As empresas costumavam executar processos analíticos a cada poucas semanas ou meses, à medida que que os dados se tornavam disponíveis. Agora, com dados de fontes digitais e de dispositivos ligados à Internet das Coisas (IoT), novos dados chegam, de forma contínua, num fluxo infinito. Ainda há lugar para dados de séries temporais – particularmente, por exemplo, ao analisar o comportamento do consumidor -, mas o mundo das analíticas está a mudar.

Novos desenvolvimentos na infra-estrutura, tecnologia e dispositivos conectados significa que somos capazes de analisar dados num ponto prévio, dando-nos conhecimentos valiosos mais cedo. Quase podemos argumentar que o volume e a velocidade da informação, assim como a proliferação das fontes de dados, significa que não temos outra escolha senão fazê-lo ou seremos sobrecarregados pelos dados. Esta, na essência, é a razão pela qual foram criadas as edge analytics.

Aplicando Analytics

Isto é deveras entusiasmante. Talvez, pela primeira vez, as analíticas são consideradas como “cool”. Todos os dias surgem notícias sobre aplicações interessantes para análise em robótica ou na “crista” da IoT. Na verdade, sempre que ouve o termo “inteligência artificial” ou AI na verdade significa análise avançada. As analíticas estão a ajudar a melhorar a qualidade de vida para pessoas com doenças e para inúmeras pessoas em partes do mundo menos desenvolvidas.  Está a reduzir os custos ou a ajudar a controlar o consumo de energia ou gerir os dispositivos no lar, assim como a reduzir os custos industriais, a melhorar a eficiência energética e, com isso, a tornar os produtos mais baratos.

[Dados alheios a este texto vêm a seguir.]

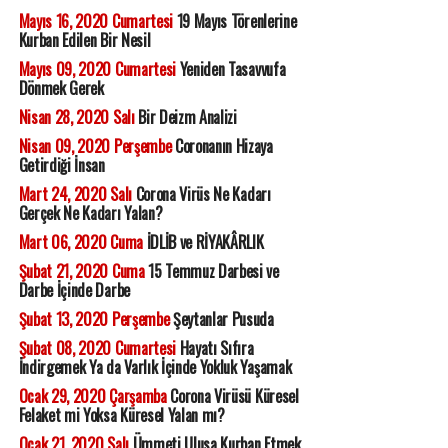
Mayıs 16, 2020 Cumartesi
19 Mayıs Törenlerine
Kurban Edilen Bir Nesil
Mayıs 09, 2020 Cumartesi
Yeniden Tasavvufa
Dönmek Gerek
Nisan 28, 2020 Salı
Bir Deizm Analizi
Nisan 09, 2020 Perşembe
Coronanın Hizaya
Getirdiği İnsan
Mart 24, 2020 Salı
Corona Virüs Ne Kadarı
Gerçek Ne Kadarı Yalan?
Mart 06, 2020 Cuma
İDLİB ve RİYAKÂRLIK
Şubat 21, 2020 Cuma
15 Temmuz Darbesi ve
Darbe İçinde Darbe
Şubat 13, 2020 Perşembe
Şeytanlar Pusuda
Şubat 08, 2020 Cumartesi
Hayatı Sıfıra
İndirgemek Ya da Varlık İçinde Yokluk Yaşamak
Ocak 29, 2020 Çarşamba
Corona Virüsü Küresel
Felaket mi Yoksa Küresel Yalan mı?
Ocak 21, 2020 Salı
Ümmeti Ulusa Kurban Etmek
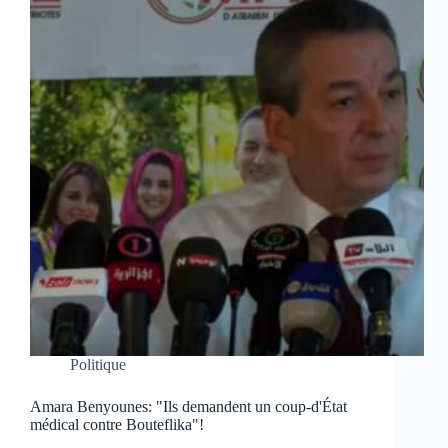
Politique
Amara Benyounes: "Ils demandent un coup-d'État
médical contre Bouteflika"!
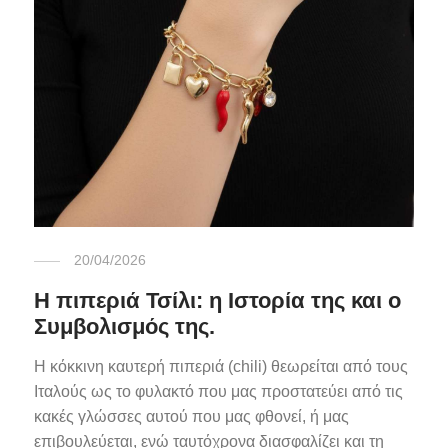
20/04/2026
Η πιπεριά Τσίλι: η Ιστορία της και ο
Συμβολισμός της.
Η κόκκινη καυτερή πιπεριά (chili) θεωρείται από τους
Ιταλούς ως το φυλακτό που μας προστατεύει από τις
κακές γλώσσες αυτού που μας φθονεί, ή μας
επιβουλεύεται, ενώ ταυτόχρονα διασφαλίζει και τη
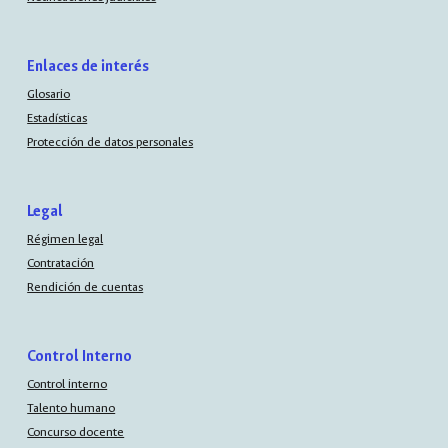
Enlaces de interés
Glosario
Estadísticas
Protección de datos personales
Legal
Régimen legal
Contratación
Rendición de cuentas
Control Interno
Control interno
Talento humano
Concurso docente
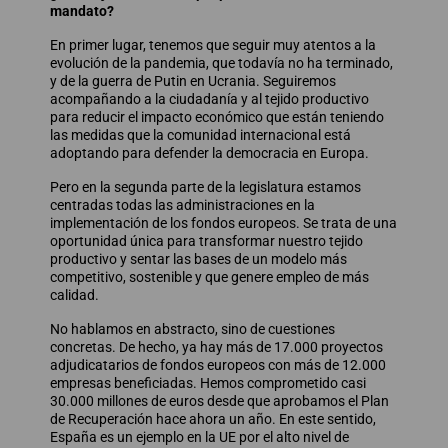
mandato?
En primer lugar, tenemos que seguir muy atentos a la
evolución de la pandemia, que todavía no ha terminado,
y de la guerra de Putin en Ucrania. Seguiremos
acompañando a la ciudadanía y al tejido productivo
para reducir el impacto económico que están teniendo
las medidas que la comunidad internacional está
adoptando para defender la democracia en Europa.
Pero en la segunda parte de la legislatura estamos
centradas todas las administraciones en la
implementación de los fondos europeos. Se trata de una
oportunidad única para transformar nuestro tejido
productivo y sentar las bases de un modelo más
competitivo, sostenible y que genere empleo de más
calidad.
No hablamos en abstracto, sino de cuestiones
concretas. De hecho, ya hay más de 17.000 proyectos
adjudicatarios de fondos europeos con más de 12.000
empresas beneficiadas. Hemos comprometido casi
30.000 millones de euros desde que aprobamos el Plan
de Recuperación hace ahora un año. En este sentido,
España es un ejemplo en la UE por el alto nivel de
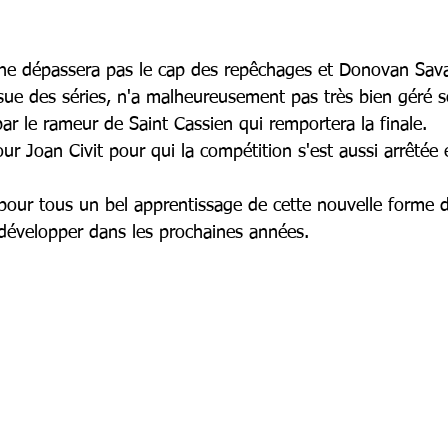
ne dépassera pas le cap des repêchages et Donovan Savary
issue des séries, n'a malheureusement pas très bien géré 
 par le rameur de Saint Cassien qui remportera la finale.
r Joan Civit pour qui la compétition s'est aussi arrêtée 
ur tous un bel apprentissage de cette nouvelle forme d
 développer dans les prochaines années.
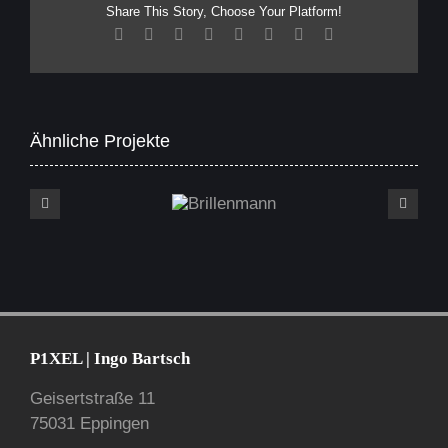
Share This Story, Choose Your Platform!
Facebook
X
Reddit
LinkedIn
Tumblr
Pinterest
Vk
E-
Mail
Ähnliche Projekte
Brillenmann
P1XEL | Ingo Bartsch
Geisertstraße 11
75031 Eppingen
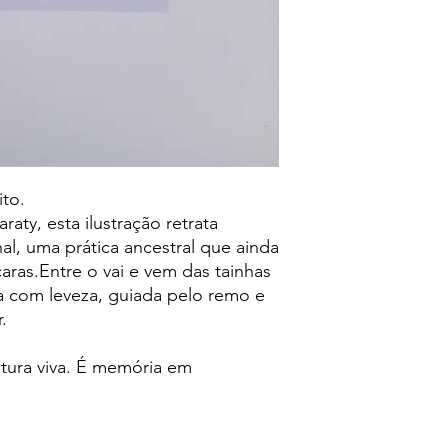
ito.
aty, esta ilustração retrata
al, uma prática ancestral que ainda
aras.Entre o vai e vem das tainhas
za com leveza, guiada pelo remo e
.
ltura viva. É memória em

Isto é, parcialmente, consequência da quantidade de dados disponível. Mas, que só é possível, porque as analíticas também mudaram. Já não são um privilégio reservado aos cientistas de dados, sentados em salas de computadores processando números a pedido. Em vez disso, com os novos avanços, como o SAS® Viya®, praticamente qualquer pessoa, com um entendimento razoável, pode fazer as suas próprias análises.

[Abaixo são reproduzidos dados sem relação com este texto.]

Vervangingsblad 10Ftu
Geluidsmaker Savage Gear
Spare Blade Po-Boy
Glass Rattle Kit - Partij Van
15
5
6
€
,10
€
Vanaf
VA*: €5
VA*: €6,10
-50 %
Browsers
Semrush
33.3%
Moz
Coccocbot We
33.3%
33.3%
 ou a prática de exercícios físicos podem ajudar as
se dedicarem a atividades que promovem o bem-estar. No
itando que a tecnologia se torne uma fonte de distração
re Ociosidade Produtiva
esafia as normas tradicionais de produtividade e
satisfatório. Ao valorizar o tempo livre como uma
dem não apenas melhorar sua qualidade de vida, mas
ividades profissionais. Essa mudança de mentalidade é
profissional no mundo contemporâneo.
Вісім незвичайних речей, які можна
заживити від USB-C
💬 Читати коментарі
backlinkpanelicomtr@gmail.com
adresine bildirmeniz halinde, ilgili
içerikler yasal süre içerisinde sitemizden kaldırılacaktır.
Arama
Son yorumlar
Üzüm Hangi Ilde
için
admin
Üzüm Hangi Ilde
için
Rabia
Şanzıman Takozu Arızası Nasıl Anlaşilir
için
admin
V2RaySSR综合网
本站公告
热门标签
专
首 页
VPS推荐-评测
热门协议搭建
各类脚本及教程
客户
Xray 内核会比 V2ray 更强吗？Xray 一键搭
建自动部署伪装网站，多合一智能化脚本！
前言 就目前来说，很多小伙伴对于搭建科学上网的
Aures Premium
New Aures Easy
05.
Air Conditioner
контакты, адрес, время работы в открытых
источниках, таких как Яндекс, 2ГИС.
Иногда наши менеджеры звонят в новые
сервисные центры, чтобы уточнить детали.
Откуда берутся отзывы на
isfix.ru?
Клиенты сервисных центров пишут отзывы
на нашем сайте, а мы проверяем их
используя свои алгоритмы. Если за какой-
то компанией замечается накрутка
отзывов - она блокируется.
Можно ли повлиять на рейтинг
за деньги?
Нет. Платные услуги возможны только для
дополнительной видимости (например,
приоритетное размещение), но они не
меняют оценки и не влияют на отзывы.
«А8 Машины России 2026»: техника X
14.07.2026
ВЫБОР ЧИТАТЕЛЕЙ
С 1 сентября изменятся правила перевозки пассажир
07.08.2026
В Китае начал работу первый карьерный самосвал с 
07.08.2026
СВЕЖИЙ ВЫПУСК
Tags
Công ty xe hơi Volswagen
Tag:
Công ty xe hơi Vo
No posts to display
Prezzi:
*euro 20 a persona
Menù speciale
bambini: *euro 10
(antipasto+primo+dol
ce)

Há interfaces únicas e unificadas que combinam todas as etapas do ciclo de vida das analíticas, tornando muito mais fácil o acesso e utilização das análises. A computação em nuvem (ou cloud computing) significa que as soluções e plataformas são dimensionadas para atender às necessidades, o que reduz o custo da implementação inicial. Estas soluções também têm as capacidades técnicas necessárias para analisar milhões de pontos de dados em fluxo por segundo. E pode ser feito no início, na nuvem, num data center tradicional ou em combinações híbridas de todos os três. Os recursos do SAS Analytics são seguros, rastreáveis, controláveis, auditáveis e funcionam perfeitamente com ferramentas abertas ou de parceiros e com várias linguagens devido ao nosso compromisso com open APIs.

Evolução ou revolução?

Falamos de transformação digital, ou num processo como sendo semelhante à evolução. A disponibilidade de dados e de ferramentas para gerir análises permite que as pessoas com a capacidade certa fiquem em vantagem: um processo de “selecção técnica”, talvez. Olhando para o futuro, os sistemas de IoT e as plataformas de inteligência artificial que hoje criamos tornar-se-ão a base para o modo como as futuras gerações pensarão e interagirão com a tecnologia. Eles estabelecerão as bases para futuros ecossistemas.